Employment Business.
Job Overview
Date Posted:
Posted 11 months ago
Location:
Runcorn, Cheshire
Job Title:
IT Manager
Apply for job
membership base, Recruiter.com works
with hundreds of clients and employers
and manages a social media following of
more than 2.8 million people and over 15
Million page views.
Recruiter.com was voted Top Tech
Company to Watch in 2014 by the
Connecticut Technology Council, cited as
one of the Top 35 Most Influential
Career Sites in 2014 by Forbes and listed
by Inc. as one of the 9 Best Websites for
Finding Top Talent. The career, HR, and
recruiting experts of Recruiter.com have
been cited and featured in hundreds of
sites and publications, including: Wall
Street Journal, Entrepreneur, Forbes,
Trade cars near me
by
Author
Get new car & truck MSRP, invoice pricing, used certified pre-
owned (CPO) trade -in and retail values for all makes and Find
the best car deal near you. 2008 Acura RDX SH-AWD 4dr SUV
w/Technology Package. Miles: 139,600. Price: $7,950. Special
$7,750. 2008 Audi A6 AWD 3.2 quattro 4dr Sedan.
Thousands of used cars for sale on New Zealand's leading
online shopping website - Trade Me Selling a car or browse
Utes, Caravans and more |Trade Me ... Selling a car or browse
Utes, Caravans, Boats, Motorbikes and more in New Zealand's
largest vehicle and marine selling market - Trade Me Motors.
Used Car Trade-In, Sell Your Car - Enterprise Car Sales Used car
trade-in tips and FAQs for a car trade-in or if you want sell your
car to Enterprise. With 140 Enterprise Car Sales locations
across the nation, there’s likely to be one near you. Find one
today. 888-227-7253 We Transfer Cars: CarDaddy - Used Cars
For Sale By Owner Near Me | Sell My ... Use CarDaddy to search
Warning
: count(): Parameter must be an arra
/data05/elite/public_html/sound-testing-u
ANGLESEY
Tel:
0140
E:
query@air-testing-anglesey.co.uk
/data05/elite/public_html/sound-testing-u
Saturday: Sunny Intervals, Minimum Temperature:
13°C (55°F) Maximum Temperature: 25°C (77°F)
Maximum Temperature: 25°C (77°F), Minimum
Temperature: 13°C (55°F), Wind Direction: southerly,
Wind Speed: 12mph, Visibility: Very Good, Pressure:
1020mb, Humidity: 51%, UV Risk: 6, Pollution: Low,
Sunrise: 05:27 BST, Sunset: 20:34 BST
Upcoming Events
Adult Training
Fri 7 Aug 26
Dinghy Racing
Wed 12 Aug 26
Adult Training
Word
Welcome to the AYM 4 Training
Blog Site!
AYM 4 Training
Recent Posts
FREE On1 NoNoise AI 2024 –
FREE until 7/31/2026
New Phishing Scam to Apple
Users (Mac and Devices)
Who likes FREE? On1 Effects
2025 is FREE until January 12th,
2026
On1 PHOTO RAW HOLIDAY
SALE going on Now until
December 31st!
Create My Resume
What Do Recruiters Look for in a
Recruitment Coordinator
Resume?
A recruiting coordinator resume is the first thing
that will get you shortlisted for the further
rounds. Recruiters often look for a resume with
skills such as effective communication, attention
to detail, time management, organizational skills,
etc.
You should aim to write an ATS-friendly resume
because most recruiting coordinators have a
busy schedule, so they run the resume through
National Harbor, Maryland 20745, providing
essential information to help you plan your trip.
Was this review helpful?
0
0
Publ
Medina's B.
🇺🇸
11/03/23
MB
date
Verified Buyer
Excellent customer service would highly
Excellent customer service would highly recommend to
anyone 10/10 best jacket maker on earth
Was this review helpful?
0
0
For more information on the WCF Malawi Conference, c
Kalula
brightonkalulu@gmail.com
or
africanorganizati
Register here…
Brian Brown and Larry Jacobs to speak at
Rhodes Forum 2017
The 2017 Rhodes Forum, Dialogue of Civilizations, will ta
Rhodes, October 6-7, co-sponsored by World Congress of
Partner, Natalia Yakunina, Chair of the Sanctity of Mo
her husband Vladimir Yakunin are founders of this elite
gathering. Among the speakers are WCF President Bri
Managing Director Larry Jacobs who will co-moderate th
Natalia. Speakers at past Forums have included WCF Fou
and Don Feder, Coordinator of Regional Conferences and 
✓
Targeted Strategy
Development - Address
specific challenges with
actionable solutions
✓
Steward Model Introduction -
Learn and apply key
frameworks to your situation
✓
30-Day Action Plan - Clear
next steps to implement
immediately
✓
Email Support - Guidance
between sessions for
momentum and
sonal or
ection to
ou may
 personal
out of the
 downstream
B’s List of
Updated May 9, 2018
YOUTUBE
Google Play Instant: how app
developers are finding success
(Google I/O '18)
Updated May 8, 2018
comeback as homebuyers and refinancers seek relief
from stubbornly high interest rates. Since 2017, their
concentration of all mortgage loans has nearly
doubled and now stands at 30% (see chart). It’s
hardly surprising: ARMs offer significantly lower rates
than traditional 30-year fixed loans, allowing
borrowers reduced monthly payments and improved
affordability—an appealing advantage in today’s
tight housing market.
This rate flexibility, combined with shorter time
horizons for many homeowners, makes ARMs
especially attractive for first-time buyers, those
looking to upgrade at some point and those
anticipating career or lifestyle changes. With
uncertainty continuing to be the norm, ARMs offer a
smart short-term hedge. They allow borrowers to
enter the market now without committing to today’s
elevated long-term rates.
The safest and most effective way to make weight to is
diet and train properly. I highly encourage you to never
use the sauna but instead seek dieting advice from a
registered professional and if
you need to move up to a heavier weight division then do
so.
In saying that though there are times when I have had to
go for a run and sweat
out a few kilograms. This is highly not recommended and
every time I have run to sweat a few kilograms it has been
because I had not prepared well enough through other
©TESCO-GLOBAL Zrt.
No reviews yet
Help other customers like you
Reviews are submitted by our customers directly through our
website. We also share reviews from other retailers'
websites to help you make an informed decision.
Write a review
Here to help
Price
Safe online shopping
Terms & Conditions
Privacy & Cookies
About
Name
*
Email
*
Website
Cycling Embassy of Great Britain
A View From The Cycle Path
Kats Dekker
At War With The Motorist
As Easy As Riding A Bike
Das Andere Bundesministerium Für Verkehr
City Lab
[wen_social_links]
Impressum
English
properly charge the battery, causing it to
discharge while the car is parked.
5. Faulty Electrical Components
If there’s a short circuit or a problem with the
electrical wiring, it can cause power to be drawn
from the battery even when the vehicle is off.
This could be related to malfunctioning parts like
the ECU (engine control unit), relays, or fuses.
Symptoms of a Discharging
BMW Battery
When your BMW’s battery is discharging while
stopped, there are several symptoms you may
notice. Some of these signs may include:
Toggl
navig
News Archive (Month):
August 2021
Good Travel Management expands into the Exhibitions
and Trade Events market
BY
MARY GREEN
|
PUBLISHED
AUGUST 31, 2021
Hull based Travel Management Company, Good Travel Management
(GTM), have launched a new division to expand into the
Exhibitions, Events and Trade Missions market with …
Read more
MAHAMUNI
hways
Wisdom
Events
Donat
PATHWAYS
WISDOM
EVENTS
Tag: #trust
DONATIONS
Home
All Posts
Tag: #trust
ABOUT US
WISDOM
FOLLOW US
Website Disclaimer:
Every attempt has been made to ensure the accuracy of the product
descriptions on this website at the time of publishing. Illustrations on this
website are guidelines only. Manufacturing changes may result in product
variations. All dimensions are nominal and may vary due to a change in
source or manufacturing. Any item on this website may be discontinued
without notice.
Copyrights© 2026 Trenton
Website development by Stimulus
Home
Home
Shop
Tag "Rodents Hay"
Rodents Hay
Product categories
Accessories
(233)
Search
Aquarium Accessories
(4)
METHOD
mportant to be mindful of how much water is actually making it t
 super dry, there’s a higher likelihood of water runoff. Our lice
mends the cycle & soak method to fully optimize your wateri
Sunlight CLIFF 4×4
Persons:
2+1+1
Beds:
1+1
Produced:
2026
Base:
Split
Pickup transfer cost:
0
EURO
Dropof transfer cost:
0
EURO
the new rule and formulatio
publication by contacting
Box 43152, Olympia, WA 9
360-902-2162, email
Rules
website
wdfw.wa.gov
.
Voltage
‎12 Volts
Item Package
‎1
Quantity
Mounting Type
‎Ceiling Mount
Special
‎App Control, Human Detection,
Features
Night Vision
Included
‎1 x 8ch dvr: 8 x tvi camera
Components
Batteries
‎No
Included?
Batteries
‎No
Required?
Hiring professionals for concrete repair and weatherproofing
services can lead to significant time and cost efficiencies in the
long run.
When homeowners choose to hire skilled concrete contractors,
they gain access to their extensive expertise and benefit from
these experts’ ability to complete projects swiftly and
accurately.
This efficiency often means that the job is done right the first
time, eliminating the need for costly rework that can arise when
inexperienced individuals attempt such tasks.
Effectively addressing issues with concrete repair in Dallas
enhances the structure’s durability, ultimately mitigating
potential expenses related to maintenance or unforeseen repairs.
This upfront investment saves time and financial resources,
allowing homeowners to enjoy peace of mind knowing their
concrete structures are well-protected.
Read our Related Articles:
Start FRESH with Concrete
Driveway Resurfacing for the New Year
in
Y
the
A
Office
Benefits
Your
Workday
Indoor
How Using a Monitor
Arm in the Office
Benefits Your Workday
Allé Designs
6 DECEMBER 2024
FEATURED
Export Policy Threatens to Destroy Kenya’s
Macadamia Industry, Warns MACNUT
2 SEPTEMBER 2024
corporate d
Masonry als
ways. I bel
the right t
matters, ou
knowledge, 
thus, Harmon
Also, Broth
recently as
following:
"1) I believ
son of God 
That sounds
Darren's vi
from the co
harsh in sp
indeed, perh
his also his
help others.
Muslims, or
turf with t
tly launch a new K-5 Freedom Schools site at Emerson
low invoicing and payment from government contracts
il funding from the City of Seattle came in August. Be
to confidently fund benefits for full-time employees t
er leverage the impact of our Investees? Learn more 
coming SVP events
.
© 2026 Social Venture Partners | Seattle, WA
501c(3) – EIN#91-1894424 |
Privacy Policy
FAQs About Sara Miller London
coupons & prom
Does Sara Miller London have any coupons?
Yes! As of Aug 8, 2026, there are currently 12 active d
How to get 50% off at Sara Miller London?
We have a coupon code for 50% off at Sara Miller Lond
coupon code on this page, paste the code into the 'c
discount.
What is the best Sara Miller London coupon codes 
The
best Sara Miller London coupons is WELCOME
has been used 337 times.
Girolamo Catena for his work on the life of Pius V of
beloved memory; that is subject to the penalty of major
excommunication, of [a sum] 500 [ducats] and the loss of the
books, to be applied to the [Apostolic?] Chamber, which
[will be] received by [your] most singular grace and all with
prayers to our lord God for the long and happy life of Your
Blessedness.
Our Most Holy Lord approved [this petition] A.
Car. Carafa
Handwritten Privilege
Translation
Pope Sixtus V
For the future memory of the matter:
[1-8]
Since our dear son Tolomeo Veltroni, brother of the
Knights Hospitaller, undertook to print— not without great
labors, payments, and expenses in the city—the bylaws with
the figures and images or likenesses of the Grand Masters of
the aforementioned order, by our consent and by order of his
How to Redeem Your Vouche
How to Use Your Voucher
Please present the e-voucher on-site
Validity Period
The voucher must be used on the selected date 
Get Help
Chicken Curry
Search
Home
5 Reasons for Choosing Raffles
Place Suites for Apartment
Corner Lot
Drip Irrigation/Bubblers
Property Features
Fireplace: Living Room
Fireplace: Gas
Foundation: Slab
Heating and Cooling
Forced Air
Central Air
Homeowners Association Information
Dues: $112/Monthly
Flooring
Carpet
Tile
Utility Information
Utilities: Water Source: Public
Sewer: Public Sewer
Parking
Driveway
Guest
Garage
━━━━━━━━
If a line of the data contains "highly", copy it out.

### WRITTEN SOLUTION
Excellent customer service would highly
Excellent customer service would highly recommend to
diet and train properly. I highly encourage you to never
out a few kilograms. This is highly not recommended and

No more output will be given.